→ **Task**
Any picture must be dropped, but each line of the data should be duplicated exactly.

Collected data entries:
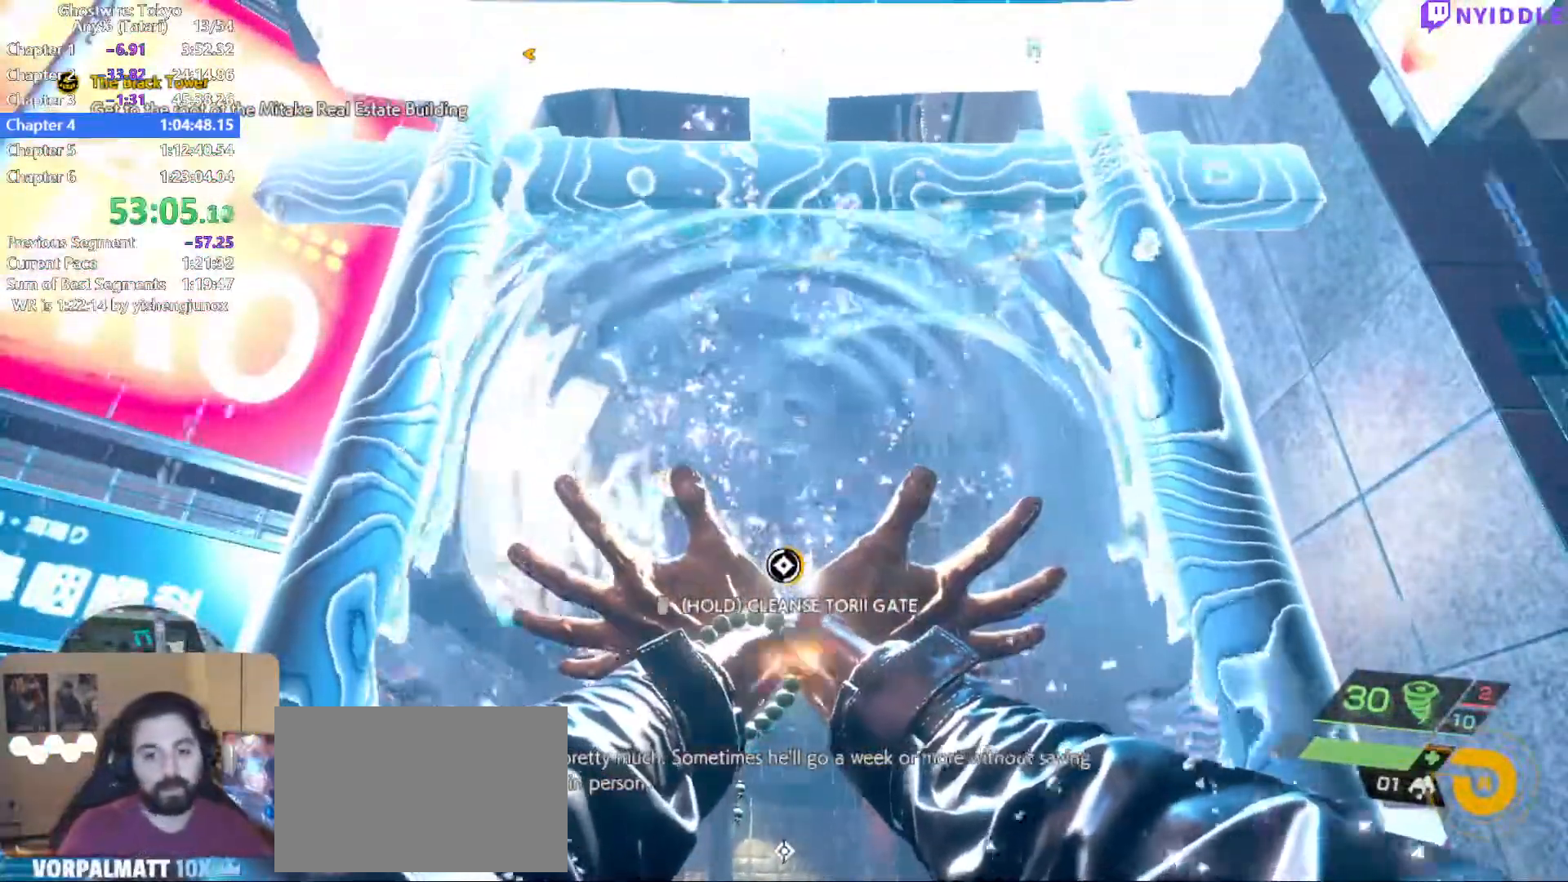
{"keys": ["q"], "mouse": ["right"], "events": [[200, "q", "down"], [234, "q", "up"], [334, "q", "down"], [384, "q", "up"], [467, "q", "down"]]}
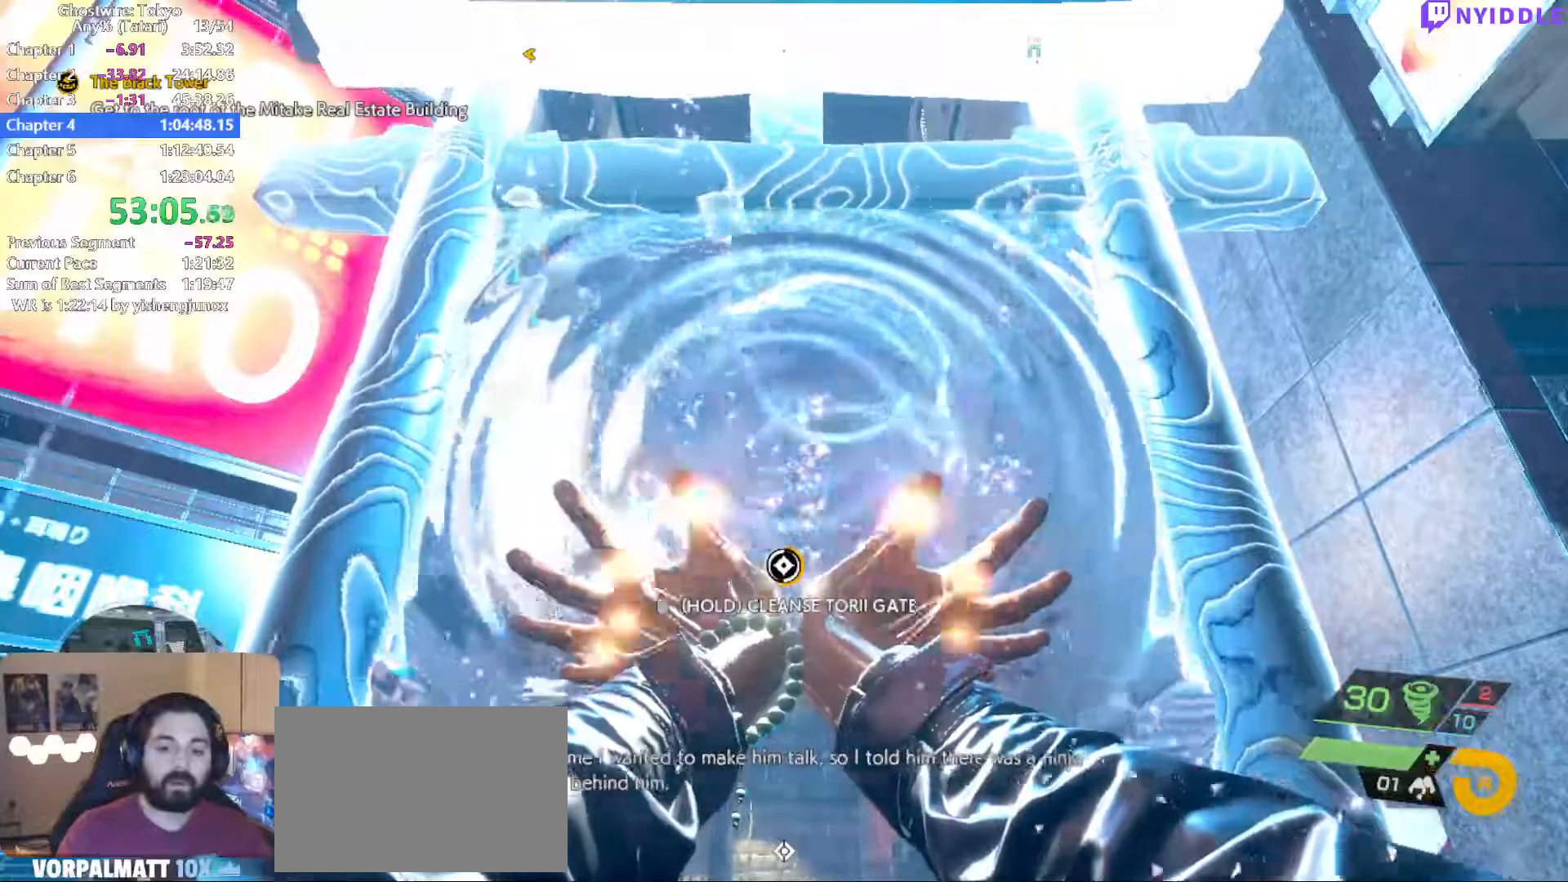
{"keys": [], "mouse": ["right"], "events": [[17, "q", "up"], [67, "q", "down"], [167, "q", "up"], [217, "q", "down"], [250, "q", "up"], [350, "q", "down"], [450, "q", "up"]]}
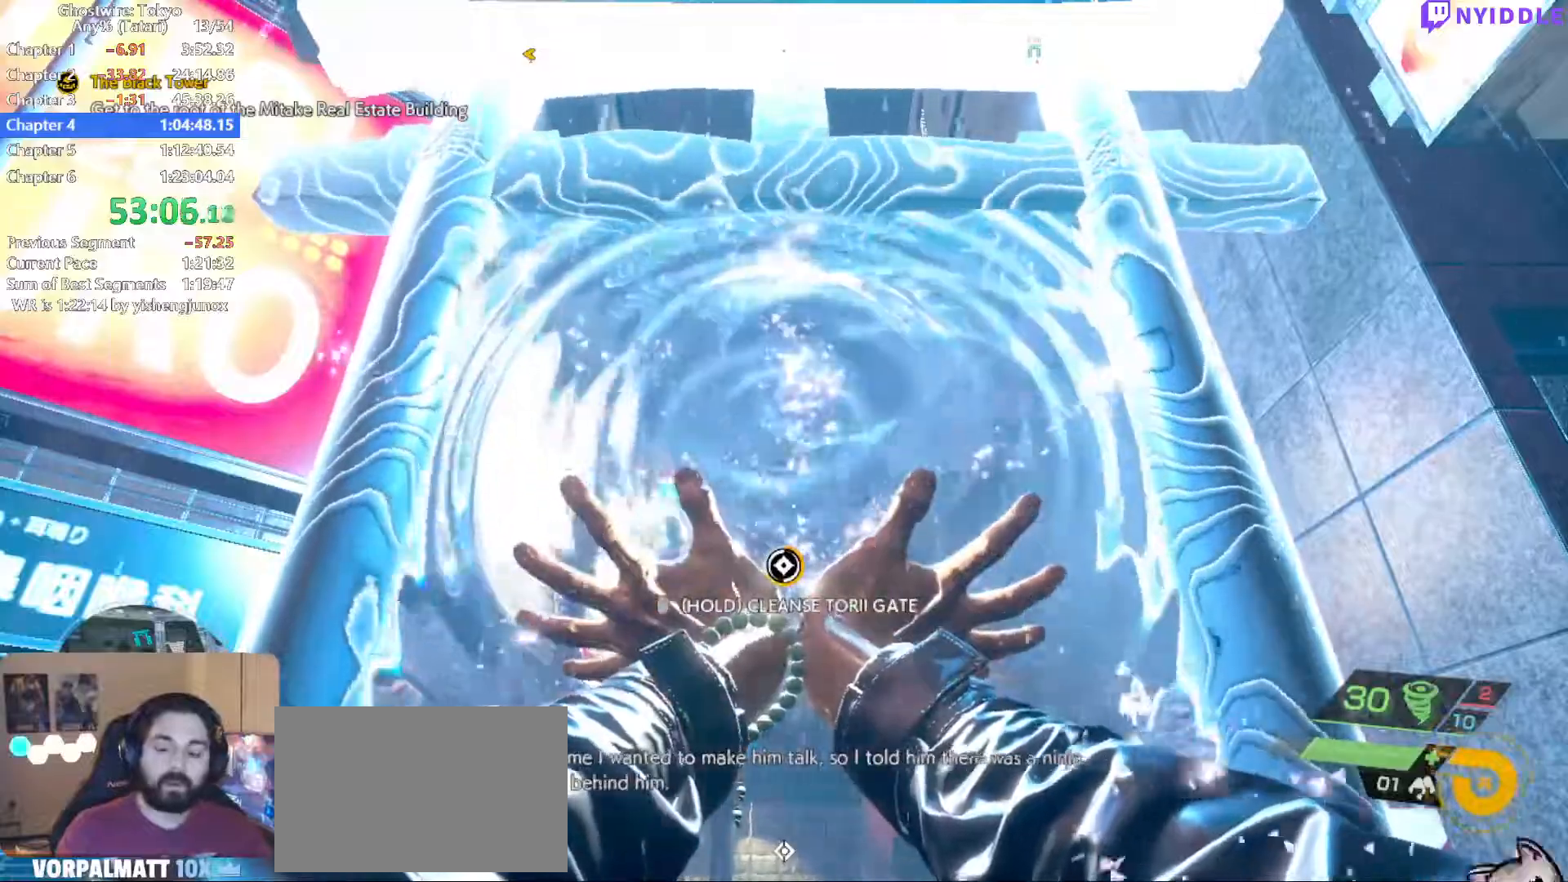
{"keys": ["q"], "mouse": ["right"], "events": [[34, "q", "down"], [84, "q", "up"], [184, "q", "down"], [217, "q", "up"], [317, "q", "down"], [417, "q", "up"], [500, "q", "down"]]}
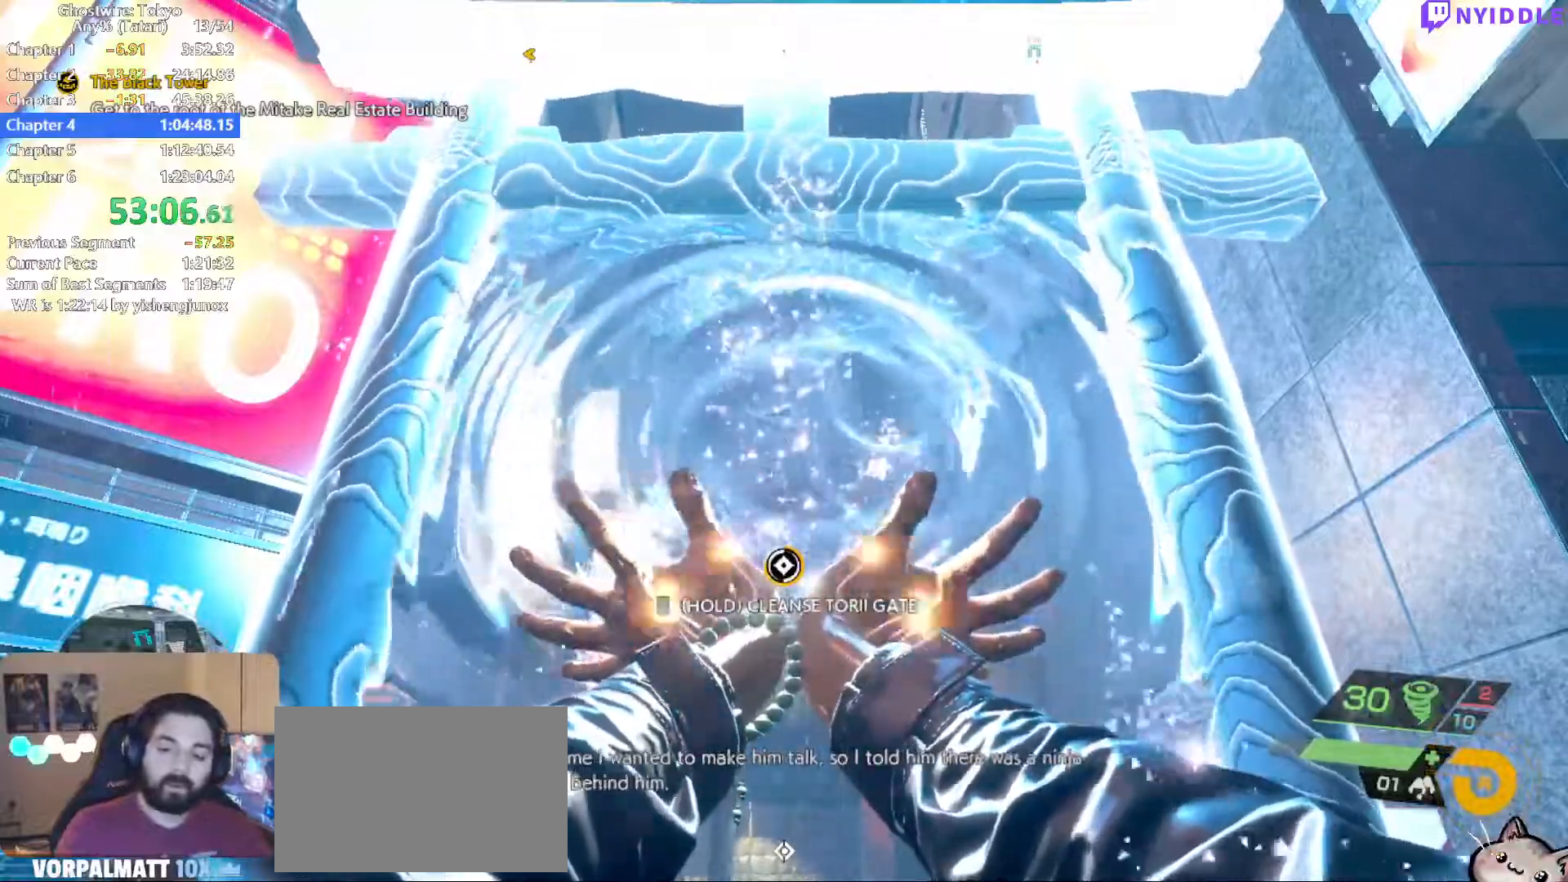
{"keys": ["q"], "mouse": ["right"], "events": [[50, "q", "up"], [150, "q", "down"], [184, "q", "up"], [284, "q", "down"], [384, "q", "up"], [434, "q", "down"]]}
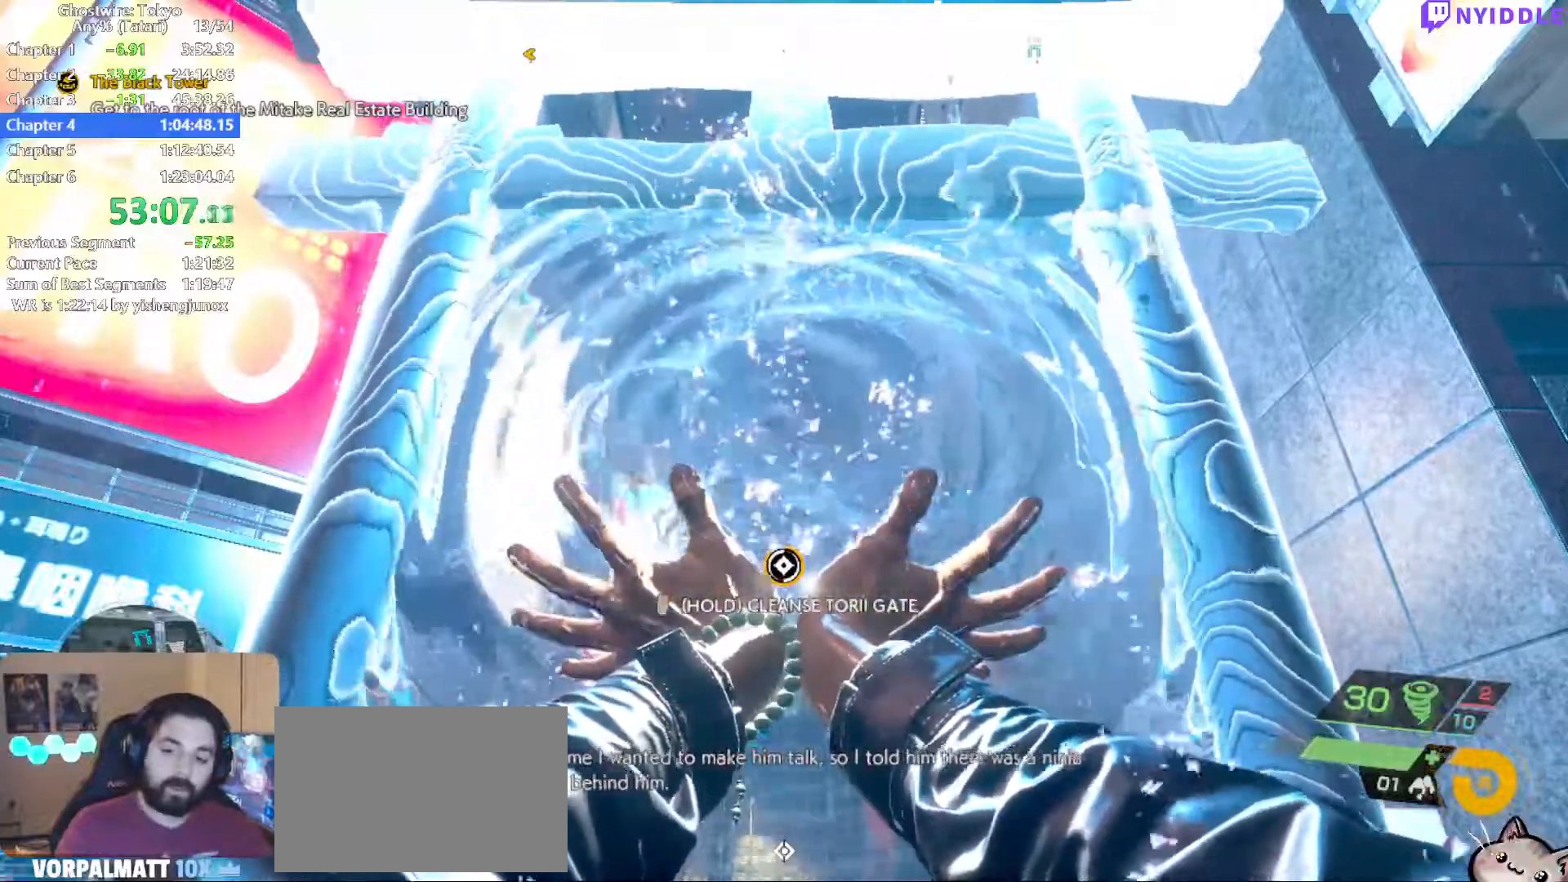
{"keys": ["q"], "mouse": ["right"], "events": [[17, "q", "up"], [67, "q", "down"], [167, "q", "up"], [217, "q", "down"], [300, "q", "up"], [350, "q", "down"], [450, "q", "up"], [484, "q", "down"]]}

→ **Solution to the problem**
{"keys": ["q"], "mouse": ["right"], "events": [[200, "q", "down"], [234, "q", "up"], [334, "q", "down"], [384, "q", "up"], [467, "q", "down"]]}
{"keys": [], "mouse": ["right"], "events": [[17, "q", "up"], [67, "q", "down"], [167, "q", "up"], [217, "q", "down"], [250, "q", "up"], [350, "q", "down"], [450, "q", "up"]]}
{"keys": ["q"], "mouse": ["right"], "events": [[34, "q", "down"], [84, "q", "up"], [184, "q", "down"], [217, "q", "up"], [317, "q", "down"], [417, "q", "up"], [500, "q", "down"]]}
{"keys": ["q"], "mouse": ["right"], "events": [[50, "q", "up"], [150, "q", "down"], [184, "q", "up"], [284, "q", "down"], [384, "q", "up"], [434, "q", "down"]]}
{"keys": ["q"], "mouse": ["right"], "events": [[17, "q", "up"], [67, "q", "down"], [167, "q", "up"], [217, "q", "down"], [300, "q", "up"], [350, "q", "down"], [450, "q", "up"], [484, "q", "down"]]}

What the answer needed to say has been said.